WORK REQUIRED> Wherever a line in the records below contains "evenodd", copy that line.

DATA RECORDS Start Marker

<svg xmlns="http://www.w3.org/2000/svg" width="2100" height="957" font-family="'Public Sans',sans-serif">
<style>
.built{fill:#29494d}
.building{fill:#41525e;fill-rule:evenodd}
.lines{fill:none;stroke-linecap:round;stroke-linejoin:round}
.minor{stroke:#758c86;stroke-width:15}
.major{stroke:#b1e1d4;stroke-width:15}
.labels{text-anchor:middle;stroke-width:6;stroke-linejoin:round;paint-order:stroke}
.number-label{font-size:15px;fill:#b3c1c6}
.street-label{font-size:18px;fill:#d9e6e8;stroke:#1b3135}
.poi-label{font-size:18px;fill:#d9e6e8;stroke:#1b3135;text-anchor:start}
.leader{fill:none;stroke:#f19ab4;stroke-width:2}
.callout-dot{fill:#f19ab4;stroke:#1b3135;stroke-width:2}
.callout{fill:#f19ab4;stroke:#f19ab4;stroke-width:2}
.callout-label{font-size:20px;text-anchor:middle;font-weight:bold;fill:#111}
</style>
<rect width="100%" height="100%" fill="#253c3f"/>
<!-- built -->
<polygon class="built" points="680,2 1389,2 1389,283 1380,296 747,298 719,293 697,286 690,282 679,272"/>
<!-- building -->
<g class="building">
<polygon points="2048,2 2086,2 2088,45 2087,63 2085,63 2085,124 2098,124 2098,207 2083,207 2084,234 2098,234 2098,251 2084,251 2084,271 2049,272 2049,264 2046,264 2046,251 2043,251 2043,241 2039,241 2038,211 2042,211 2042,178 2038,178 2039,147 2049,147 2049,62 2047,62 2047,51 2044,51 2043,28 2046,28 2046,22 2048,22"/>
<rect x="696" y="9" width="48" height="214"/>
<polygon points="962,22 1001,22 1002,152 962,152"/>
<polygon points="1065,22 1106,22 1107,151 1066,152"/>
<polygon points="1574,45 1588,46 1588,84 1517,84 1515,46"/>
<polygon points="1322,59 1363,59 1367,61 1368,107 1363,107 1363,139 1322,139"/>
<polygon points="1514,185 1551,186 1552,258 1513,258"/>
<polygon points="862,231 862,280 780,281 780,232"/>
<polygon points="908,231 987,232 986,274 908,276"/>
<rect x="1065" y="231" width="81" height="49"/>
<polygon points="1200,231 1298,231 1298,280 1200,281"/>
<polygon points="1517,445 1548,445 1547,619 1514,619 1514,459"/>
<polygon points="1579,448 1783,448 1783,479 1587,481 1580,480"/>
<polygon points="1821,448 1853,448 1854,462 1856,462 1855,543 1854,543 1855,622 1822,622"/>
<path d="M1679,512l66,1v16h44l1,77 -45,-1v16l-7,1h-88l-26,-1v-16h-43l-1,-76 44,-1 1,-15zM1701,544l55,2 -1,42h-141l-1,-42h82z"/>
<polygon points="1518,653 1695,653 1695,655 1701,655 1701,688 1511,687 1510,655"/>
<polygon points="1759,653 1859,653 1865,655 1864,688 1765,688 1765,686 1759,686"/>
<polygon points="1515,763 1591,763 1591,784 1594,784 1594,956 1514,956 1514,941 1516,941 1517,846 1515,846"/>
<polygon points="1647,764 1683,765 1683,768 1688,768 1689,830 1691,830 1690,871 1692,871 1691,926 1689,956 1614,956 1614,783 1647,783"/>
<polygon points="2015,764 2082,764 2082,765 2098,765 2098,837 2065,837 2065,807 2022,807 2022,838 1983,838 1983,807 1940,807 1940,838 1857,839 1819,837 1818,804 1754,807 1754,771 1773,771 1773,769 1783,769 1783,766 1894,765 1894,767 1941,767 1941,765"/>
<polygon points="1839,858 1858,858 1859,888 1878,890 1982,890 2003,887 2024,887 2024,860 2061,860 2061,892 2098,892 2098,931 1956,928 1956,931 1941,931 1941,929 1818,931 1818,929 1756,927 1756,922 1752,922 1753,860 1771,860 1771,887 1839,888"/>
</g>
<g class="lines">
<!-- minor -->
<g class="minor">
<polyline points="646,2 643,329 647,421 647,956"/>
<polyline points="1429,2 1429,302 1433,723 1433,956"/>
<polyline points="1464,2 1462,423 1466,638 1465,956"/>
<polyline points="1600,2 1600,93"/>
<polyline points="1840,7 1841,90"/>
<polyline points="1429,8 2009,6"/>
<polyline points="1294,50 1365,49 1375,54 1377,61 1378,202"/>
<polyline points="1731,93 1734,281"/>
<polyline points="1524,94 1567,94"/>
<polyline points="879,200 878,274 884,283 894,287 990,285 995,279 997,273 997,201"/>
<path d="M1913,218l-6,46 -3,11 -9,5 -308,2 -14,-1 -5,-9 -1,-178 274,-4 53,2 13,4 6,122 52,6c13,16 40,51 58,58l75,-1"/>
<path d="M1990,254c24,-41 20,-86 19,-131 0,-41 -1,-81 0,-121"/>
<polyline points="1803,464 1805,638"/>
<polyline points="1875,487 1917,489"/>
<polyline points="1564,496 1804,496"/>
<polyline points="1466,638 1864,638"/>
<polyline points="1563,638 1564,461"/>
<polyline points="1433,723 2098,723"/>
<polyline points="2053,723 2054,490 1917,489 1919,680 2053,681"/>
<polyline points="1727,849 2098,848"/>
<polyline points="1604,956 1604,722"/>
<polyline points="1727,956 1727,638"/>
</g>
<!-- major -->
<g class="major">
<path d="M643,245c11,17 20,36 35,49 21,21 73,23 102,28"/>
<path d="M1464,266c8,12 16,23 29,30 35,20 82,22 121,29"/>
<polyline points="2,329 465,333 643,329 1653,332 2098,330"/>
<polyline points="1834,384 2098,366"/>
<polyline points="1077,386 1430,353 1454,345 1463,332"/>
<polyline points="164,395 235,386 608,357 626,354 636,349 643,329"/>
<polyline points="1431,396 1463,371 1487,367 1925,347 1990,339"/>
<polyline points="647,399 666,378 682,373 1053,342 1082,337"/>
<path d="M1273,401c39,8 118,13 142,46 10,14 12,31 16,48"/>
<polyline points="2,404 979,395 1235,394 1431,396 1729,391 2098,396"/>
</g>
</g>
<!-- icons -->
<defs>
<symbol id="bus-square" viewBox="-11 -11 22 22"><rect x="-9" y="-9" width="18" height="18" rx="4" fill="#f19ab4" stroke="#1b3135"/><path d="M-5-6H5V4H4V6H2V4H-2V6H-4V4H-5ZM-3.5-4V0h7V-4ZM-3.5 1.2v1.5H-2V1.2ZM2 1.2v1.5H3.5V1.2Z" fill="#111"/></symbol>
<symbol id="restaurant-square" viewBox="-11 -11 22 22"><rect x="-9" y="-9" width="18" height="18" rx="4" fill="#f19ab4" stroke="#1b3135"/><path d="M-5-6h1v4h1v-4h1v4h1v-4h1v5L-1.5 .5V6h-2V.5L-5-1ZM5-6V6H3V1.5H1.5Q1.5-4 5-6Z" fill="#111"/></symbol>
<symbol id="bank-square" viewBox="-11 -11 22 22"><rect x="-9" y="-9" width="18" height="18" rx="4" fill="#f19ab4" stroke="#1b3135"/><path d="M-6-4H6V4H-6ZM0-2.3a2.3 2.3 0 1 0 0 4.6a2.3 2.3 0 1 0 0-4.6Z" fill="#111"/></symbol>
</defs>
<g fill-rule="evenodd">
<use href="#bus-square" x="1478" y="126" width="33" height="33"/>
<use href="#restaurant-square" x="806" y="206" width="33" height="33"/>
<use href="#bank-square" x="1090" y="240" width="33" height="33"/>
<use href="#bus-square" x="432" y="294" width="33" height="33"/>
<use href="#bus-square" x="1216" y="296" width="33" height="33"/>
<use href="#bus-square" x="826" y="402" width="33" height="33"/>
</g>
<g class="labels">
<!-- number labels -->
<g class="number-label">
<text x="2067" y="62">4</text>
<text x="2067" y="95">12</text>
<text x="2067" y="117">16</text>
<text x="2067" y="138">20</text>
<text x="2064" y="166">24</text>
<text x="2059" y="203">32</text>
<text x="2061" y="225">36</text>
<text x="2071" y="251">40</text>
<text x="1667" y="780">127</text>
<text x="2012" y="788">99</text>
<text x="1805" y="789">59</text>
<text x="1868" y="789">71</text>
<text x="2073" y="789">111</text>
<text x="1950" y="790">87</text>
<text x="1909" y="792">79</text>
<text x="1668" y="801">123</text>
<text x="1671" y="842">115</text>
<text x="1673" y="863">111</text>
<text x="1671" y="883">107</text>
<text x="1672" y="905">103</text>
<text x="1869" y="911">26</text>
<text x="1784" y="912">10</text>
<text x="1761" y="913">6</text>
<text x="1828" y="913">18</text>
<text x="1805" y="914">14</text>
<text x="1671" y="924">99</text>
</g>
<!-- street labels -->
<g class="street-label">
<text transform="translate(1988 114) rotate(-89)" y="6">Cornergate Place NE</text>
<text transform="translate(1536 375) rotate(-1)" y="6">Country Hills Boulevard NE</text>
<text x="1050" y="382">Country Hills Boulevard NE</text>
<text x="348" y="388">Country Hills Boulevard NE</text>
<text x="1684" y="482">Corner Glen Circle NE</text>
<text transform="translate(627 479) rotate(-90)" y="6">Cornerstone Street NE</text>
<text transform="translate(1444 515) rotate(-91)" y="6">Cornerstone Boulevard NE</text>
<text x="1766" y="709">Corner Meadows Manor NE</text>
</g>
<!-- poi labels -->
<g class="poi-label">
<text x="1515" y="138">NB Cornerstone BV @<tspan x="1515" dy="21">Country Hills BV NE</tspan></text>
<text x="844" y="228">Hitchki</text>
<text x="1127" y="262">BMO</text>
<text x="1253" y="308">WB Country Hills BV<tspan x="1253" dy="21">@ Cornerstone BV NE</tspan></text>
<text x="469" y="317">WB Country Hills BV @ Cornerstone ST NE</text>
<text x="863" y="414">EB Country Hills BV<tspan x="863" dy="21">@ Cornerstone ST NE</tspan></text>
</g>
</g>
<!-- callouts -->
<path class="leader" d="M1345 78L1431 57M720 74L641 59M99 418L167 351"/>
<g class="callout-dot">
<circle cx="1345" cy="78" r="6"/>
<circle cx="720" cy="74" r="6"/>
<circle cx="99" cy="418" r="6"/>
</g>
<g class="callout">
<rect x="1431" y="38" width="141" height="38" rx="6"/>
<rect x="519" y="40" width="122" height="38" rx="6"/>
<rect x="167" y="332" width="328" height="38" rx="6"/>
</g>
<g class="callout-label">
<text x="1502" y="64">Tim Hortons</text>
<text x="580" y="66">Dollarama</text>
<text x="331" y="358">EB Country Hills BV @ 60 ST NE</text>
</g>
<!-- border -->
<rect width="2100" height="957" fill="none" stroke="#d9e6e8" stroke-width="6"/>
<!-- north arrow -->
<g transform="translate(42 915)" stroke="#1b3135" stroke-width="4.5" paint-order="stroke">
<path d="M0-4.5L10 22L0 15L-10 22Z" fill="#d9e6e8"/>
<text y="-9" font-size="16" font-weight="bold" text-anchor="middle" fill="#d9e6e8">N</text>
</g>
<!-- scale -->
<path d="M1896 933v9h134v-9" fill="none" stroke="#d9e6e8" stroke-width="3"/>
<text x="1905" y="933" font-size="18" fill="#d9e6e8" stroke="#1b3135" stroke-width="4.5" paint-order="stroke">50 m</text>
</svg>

DATA RECORDS End Marker
DATA RECORDS Start Marker

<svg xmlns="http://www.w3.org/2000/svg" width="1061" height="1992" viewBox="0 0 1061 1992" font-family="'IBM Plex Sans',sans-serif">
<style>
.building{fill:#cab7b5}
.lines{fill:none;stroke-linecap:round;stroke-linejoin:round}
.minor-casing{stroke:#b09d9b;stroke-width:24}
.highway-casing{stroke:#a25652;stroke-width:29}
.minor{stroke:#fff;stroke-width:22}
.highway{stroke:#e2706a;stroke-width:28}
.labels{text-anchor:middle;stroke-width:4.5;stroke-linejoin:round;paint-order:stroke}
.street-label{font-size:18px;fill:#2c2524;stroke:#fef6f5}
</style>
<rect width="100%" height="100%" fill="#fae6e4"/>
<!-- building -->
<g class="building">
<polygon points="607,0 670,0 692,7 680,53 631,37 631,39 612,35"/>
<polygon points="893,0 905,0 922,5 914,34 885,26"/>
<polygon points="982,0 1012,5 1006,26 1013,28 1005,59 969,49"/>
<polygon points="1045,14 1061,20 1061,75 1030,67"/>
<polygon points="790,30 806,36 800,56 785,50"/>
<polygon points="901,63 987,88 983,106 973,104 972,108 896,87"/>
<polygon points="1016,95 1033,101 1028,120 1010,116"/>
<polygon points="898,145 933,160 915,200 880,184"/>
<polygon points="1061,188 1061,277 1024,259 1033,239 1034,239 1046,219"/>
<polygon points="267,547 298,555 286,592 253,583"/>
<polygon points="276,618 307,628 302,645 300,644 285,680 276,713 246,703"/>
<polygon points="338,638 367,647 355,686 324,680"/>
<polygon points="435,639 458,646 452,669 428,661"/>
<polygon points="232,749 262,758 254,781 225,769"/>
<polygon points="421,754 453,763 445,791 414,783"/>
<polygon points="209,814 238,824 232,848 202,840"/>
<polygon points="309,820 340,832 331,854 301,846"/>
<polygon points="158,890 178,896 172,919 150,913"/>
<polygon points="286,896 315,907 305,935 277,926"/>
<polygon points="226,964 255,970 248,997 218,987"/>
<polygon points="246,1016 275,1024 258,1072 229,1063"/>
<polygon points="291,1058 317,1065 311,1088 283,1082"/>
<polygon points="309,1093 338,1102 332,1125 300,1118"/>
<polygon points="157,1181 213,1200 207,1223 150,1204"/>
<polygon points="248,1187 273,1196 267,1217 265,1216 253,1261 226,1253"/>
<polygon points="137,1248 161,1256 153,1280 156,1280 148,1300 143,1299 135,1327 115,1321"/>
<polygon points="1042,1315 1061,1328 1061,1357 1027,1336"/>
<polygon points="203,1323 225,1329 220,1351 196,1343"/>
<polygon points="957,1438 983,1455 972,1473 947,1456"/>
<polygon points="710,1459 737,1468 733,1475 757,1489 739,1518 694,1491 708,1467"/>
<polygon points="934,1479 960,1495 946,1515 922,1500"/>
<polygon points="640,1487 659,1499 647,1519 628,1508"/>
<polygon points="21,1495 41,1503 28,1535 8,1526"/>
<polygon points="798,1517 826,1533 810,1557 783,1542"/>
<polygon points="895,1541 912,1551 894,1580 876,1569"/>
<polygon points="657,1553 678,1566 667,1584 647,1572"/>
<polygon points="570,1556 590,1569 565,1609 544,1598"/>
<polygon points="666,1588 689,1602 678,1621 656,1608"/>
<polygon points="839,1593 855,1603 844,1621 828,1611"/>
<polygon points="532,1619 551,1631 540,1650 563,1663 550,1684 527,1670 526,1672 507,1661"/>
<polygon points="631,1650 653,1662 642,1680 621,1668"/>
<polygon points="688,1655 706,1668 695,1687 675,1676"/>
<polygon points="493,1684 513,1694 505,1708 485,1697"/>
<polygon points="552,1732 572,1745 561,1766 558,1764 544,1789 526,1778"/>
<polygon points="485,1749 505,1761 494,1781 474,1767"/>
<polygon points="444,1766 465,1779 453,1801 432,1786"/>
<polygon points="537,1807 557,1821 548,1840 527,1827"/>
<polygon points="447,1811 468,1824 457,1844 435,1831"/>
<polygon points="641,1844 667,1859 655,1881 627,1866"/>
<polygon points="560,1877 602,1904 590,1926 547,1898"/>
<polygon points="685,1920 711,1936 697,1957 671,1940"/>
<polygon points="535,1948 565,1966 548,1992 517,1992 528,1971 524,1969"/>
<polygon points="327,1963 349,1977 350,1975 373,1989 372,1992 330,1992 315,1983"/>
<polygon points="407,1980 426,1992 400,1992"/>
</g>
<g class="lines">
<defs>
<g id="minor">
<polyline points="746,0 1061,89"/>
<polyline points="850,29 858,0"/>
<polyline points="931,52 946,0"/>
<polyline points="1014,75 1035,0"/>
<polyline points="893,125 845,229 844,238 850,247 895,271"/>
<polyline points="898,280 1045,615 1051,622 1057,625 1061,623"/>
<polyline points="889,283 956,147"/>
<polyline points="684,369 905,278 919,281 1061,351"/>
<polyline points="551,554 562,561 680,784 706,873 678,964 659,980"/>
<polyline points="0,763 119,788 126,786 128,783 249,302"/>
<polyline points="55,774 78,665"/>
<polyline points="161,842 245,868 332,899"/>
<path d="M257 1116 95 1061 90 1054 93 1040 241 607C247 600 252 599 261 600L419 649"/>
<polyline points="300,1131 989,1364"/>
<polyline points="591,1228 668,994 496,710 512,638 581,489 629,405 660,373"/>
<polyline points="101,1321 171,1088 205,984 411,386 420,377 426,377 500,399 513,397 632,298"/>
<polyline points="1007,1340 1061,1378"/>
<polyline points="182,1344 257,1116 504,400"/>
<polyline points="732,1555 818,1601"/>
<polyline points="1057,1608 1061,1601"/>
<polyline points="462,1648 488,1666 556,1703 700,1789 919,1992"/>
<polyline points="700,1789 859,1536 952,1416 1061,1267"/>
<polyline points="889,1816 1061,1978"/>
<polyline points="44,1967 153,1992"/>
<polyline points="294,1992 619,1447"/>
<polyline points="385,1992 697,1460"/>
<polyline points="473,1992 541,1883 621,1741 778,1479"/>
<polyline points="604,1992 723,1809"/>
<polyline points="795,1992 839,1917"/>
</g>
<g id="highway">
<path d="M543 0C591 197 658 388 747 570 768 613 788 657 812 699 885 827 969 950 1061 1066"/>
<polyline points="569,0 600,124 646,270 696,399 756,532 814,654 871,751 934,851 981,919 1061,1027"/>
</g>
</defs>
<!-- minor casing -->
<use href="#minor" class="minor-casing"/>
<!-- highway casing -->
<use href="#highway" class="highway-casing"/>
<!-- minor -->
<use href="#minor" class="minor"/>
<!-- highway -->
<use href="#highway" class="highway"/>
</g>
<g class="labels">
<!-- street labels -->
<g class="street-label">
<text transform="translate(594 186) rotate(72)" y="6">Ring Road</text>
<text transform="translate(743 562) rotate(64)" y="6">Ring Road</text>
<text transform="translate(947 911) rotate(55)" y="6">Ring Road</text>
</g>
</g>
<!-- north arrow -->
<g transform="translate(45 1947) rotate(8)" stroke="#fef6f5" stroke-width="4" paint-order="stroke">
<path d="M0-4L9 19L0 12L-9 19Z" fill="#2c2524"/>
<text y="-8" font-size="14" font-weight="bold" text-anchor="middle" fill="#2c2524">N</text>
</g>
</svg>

DATA RECORDS End Marker

SOLUTION FOR THIS PROBLEM>
.building{fill:#41525e;fill-rule:evenodd}
<g fill-rule="evenodd">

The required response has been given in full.